The Stiegelmeiers diversified into organic spring and winter wheat, flax, rye, barley, and buckwheat and relied on age-old ways to fight weeds and fertilize the soil. They certified their pastures as organic and grew alfalfa to feed a herd of registered British White beef cattle. [Matthew's wife] Dan­elle started a small herd of sheep.This past year, Matthew made $11 a bushel on winter wheat at mills in Kansas and North Dakota, at the time a four-dollar premium over commodity wheat. Organic flax sold for $19.50 a bushel, a premium of ten dollars.

Unfortunately farm economies keep new young farmers from entering the market.

The value of [area] farmland today is more than $1,000 an acre. With federal subsidies built into the land values and wealthy pheasant hunters eager to invest in private preserves, the value of land has risen 15 to 20 percent every year for the past five years, far more than agriculture can support on a sustainable basis. In today’s market, Matthew Stiegel­meier could not purchase his own farm.

And most of his neighbors, surviving year to year with the help of government subsidies, have no interest in taking the risk of converting their farms to diversified organic operations.

Monday, February 25, 2008

Why I farm: a new farmer explains

One of the more interesting aspects of the local eating movement is the number of new-to-farming farmers sprouting up all over -- folks who did not grow up farming and won't be inheriting a lifestyle or the necessary acreage. For most of them the barriers to entry -- purchasing land and equipment, developing new skills, adapting to an unfamiliar lifestyle -- are daunting. On Epilog, one new farmer explains why he decided to farm.

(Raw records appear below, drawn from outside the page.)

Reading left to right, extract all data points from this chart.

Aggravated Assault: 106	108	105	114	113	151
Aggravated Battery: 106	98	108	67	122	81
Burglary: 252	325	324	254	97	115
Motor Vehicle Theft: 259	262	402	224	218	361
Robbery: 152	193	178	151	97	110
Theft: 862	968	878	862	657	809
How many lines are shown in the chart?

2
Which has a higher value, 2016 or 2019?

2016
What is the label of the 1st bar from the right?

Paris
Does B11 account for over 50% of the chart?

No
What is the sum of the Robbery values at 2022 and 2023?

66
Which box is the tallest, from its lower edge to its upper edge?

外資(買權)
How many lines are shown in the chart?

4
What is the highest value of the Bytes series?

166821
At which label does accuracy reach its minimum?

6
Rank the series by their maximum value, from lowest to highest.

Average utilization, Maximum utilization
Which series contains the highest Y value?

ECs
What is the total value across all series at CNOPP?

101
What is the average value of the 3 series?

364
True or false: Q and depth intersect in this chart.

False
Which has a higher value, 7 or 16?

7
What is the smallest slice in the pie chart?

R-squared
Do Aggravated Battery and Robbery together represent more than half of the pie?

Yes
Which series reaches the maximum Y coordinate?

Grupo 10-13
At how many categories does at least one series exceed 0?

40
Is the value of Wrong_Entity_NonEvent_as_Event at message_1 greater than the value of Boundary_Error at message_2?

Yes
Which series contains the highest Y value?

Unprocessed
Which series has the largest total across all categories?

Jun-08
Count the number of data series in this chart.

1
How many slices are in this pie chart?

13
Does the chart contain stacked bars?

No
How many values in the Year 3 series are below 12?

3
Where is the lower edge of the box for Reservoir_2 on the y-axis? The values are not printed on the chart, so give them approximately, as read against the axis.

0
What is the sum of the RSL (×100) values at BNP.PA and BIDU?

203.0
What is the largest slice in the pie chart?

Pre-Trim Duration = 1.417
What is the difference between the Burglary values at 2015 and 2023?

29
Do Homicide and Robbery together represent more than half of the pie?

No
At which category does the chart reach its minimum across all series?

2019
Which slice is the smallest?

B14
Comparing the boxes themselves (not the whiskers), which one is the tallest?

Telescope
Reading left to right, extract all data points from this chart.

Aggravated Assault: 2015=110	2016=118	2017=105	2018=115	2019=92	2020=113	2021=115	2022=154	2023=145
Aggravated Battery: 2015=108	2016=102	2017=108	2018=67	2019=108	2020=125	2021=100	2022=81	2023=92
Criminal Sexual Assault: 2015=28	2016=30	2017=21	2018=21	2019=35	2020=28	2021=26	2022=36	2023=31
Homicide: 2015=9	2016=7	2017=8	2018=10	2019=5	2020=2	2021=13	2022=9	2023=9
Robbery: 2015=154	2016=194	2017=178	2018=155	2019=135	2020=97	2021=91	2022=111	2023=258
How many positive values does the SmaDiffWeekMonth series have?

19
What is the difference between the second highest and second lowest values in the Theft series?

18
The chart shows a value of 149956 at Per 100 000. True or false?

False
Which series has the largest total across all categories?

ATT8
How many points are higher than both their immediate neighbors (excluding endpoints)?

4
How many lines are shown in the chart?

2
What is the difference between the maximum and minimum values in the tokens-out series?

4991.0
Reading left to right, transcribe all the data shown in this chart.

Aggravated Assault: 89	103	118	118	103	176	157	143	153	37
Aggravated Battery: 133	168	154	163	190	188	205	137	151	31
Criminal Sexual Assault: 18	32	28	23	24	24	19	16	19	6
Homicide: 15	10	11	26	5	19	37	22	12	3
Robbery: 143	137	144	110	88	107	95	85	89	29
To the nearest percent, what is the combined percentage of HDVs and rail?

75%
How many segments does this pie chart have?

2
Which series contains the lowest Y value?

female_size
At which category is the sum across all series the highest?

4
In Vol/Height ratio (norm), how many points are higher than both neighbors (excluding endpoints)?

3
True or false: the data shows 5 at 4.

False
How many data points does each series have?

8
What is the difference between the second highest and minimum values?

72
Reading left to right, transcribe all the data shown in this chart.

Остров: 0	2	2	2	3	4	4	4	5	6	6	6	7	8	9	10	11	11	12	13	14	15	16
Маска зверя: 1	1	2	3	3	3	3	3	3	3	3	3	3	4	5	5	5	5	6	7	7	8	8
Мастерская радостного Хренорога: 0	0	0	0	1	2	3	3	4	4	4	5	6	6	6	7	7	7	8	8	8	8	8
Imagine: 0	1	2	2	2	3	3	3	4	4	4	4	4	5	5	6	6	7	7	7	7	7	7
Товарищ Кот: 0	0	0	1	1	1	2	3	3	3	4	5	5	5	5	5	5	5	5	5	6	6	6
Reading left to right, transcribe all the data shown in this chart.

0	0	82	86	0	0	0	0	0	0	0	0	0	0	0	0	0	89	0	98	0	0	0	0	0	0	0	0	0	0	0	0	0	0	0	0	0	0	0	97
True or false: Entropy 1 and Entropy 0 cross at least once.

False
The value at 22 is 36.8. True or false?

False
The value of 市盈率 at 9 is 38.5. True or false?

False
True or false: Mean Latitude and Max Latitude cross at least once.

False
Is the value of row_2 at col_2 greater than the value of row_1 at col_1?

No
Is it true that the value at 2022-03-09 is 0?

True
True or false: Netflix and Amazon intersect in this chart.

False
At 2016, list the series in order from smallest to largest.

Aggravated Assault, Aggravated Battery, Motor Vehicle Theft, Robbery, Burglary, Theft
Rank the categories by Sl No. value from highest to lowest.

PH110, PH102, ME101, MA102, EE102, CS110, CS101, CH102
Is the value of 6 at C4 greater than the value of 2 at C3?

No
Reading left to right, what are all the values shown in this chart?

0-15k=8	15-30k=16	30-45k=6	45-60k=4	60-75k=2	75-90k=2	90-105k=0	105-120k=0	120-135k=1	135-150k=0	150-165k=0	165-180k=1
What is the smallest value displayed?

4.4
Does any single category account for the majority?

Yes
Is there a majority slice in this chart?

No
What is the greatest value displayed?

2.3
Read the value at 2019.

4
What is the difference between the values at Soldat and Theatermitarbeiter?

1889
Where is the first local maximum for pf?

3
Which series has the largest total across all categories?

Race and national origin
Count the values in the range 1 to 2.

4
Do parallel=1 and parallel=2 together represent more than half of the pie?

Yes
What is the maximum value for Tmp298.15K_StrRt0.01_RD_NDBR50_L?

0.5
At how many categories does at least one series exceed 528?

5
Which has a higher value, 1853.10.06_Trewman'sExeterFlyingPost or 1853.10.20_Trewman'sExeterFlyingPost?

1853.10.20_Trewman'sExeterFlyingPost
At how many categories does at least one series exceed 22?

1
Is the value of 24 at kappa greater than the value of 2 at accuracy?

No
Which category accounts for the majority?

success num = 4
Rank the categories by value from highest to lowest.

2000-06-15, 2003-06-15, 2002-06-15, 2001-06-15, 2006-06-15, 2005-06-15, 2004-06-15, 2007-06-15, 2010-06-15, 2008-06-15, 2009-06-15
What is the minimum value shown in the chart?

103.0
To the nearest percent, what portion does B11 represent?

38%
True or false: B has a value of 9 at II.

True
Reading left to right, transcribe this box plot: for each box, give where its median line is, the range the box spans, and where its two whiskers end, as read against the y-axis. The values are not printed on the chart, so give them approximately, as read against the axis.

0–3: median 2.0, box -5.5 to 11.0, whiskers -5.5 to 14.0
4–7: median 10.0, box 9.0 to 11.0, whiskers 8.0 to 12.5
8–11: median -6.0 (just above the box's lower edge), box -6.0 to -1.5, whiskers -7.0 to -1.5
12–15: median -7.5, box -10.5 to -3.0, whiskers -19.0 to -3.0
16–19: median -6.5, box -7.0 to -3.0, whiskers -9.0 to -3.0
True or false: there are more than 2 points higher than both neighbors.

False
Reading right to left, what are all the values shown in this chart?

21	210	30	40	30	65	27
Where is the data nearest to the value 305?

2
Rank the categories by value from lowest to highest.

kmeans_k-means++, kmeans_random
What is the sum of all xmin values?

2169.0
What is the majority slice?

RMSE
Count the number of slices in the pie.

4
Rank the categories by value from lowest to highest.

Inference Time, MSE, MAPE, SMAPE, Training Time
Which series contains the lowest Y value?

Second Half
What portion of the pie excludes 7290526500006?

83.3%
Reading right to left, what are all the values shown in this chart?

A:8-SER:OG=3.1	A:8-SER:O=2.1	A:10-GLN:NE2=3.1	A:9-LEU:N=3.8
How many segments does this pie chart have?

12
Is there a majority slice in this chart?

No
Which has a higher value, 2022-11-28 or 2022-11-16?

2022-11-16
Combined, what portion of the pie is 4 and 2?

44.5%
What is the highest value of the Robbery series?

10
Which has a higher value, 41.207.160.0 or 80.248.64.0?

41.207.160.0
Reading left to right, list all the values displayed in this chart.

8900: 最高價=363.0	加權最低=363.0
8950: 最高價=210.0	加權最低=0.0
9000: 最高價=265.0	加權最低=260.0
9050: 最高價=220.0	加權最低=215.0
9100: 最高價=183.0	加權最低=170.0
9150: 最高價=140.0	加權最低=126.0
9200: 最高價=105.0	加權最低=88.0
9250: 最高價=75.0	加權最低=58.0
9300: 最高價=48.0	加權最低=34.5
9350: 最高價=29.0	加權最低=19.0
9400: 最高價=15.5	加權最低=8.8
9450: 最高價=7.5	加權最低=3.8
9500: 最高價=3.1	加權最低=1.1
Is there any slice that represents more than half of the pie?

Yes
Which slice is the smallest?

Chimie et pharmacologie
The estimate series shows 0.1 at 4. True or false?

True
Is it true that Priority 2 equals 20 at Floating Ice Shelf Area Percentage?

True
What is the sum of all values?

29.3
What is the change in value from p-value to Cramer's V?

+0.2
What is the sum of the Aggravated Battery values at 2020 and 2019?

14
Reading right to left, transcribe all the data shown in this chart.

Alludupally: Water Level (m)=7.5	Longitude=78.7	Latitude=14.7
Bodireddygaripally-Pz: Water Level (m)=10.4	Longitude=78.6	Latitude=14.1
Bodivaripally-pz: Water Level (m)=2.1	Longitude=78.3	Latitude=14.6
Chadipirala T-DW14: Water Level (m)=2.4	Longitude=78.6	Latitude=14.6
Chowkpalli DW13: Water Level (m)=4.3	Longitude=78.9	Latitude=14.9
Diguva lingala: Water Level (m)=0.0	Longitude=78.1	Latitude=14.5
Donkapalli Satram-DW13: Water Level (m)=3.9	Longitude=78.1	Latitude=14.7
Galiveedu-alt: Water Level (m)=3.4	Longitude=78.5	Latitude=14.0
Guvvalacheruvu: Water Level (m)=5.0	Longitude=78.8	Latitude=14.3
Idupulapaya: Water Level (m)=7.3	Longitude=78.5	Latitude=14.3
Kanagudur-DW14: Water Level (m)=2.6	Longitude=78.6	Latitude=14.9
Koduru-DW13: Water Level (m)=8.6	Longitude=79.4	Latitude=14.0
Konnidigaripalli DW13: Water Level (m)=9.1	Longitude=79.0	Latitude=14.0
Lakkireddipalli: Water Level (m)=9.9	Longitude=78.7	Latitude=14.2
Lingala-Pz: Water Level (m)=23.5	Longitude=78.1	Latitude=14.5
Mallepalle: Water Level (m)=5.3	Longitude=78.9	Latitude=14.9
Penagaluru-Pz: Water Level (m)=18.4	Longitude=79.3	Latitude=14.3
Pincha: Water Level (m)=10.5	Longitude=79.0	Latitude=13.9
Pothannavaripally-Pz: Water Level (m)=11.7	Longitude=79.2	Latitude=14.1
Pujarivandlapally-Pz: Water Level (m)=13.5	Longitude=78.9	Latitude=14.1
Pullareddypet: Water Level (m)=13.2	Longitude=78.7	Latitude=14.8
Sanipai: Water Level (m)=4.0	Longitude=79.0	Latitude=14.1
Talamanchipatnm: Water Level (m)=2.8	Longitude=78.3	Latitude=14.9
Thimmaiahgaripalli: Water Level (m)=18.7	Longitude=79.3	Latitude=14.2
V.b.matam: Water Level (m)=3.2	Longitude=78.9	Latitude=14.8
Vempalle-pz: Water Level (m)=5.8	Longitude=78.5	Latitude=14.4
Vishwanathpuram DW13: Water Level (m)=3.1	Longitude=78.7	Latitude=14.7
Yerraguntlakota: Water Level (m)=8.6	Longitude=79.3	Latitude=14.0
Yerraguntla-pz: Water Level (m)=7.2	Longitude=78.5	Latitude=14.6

I believe there is no equal for a life spent growing up on a farm (at least for me and my family). The interaction with the seasons, the soil, the animals, the crops, and of course each other provide timeless lessons that will follow my children and myself no matter where we end up later in life. The work ethic and caring that it takes to be a farmer is something that can bring a family together in a special way.

On top of that, we, as a family, are able to help provide healthy food for ourselves, our friends, and our customers (who will eventually become friends). Of course there are struggles just as with any occupation, but we enjoy the possibilities of connecting people to their food and the land where it is raised. That in a very small nutshell is why we farm.